== Segment start ==

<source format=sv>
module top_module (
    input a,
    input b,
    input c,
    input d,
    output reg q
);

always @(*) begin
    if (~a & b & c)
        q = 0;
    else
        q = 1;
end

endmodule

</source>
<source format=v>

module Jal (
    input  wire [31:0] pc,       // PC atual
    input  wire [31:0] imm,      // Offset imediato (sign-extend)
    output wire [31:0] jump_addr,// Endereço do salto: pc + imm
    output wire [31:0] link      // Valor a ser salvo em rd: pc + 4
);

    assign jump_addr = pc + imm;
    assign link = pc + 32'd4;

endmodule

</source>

== Segment end ==
== Segment start ==

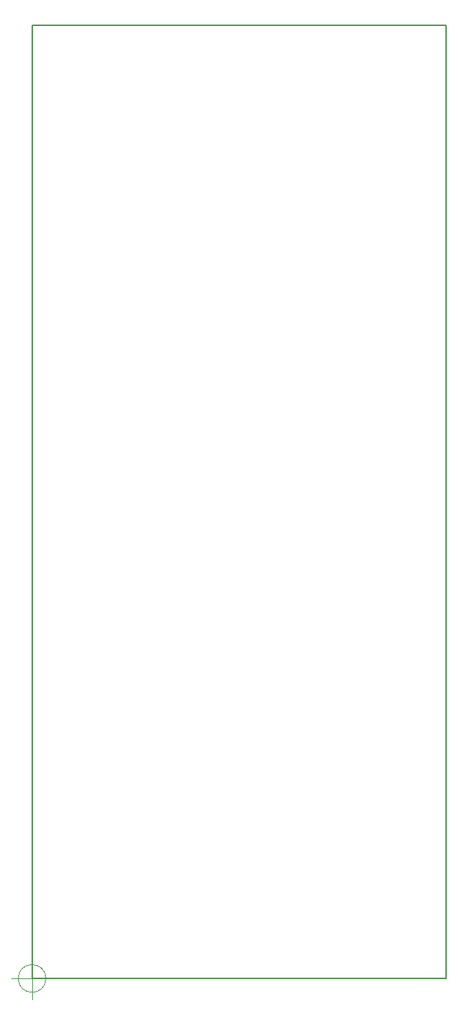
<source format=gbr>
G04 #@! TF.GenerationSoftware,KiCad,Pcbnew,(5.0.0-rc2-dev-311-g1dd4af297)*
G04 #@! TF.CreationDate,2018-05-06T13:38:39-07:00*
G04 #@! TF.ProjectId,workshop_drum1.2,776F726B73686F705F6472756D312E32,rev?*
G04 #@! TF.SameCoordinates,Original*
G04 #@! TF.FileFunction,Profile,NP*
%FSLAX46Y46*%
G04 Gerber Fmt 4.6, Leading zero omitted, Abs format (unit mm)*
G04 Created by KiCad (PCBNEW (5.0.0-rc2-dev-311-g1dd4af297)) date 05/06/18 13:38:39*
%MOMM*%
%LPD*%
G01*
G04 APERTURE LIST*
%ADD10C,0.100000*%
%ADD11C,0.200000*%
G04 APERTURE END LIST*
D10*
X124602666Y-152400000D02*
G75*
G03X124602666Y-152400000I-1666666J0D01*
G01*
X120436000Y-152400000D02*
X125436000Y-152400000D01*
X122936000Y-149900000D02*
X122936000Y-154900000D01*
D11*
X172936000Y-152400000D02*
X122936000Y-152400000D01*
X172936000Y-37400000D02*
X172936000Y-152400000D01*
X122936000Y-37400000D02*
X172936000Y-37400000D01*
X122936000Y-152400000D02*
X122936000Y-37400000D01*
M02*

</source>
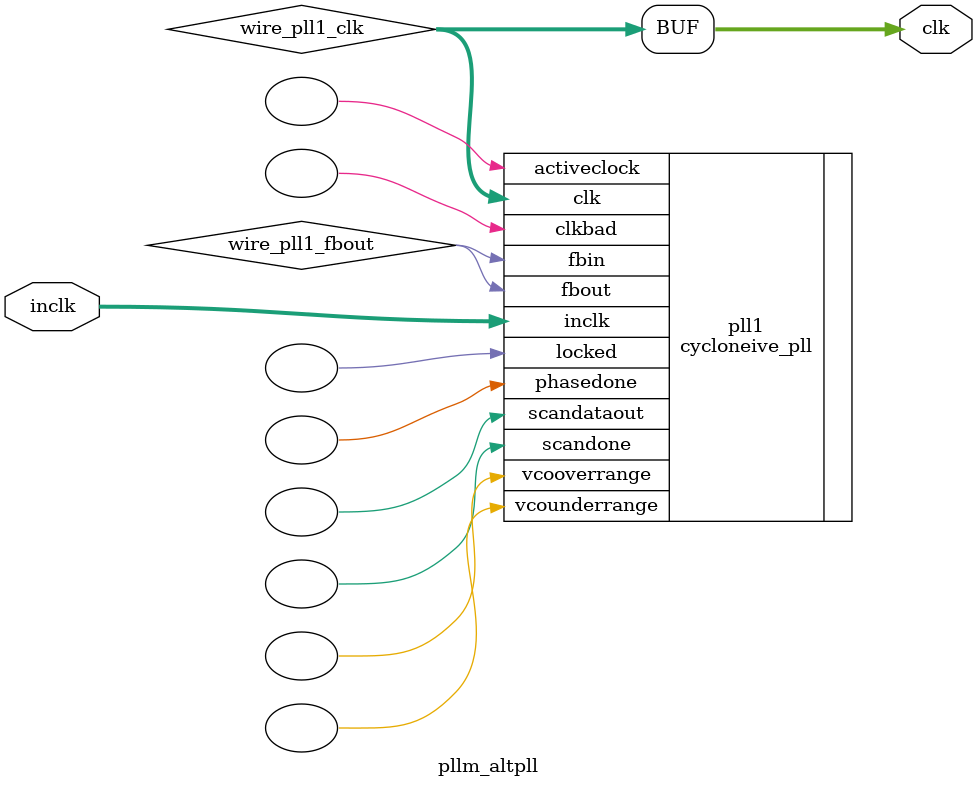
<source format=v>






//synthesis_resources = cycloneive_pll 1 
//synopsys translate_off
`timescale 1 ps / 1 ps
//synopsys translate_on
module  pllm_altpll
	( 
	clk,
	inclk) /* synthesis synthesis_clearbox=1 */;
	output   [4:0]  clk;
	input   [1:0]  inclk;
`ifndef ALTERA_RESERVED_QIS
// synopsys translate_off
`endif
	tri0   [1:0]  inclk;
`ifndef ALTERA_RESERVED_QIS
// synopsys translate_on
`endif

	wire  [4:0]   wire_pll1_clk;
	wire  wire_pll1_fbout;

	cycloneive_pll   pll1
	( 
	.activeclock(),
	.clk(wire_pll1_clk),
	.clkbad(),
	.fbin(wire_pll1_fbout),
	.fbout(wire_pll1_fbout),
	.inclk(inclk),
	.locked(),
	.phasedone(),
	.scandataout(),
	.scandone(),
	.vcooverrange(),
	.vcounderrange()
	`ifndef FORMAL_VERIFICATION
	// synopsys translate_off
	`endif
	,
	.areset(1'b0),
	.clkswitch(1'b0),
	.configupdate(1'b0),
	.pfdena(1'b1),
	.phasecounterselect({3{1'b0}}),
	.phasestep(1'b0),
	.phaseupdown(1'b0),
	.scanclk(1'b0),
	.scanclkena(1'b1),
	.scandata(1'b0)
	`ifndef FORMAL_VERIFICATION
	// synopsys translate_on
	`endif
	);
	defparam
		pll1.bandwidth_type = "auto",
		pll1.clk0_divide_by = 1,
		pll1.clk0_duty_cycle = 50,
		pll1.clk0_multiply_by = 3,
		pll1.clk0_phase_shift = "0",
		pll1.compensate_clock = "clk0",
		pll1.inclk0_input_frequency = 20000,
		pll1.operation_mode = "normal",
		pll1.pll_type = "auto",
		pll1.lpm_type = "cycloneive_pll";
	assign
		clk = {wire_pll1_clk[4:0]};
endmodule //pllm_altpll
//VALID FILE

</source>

== Segment end ==
== Segment start ==

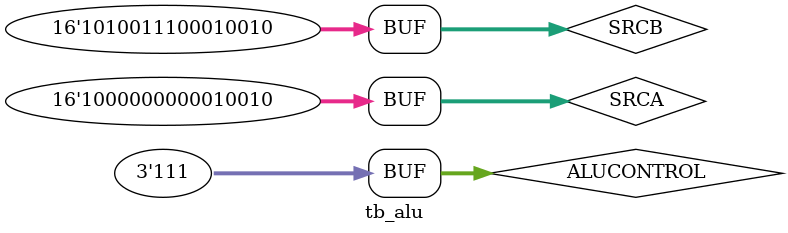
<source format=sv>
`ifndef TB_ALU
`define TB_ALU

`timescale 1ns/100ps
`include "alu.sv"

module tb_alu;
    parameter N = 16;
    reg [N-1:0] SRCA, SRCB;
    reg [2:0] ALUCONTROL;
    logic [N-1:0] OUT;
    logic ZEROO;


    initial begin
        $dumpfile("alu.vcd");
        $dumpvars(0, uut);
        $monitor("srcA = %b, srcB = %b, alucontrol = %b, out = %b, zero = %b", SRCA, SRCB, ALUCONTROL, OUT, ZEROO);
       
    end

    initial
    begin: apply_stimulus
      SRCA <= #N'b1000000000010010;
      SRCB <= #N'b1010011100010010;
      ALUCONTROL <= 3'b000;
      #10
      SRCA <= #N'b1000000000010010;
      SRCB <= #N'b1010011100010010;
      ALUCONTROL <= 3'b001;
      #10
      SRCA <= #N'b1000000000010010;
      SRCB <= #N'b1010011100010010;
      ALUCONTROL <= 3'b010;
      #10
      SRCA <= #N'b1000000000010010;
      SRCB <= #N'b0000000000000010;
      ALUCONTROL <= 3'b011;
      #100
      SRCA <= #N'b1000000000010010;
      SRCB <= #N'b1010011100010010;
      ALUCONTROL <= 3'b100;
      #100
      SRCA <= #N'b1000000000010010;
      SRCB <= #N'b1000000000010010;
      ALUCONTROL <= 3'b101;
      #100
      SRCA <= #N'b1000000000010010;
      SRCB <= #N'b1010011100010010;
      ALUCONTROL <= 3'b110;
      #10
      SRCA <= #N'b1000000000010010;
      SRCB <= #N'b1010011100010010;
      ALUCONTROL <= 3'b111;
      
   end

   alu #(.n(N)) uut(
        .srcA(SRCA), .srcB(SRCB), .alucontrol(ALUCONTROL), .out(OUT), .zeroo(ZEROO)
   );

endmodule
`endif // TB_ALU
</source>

== Segment end ==

● YOUR GOAL: If a line of the data above contains "link", copy it out.

● WRITTEN RESPONSE:
    output wire [31:0] link      // Valor a ser salvo em rd: pc + 4
    assign link = pc + 32'd4;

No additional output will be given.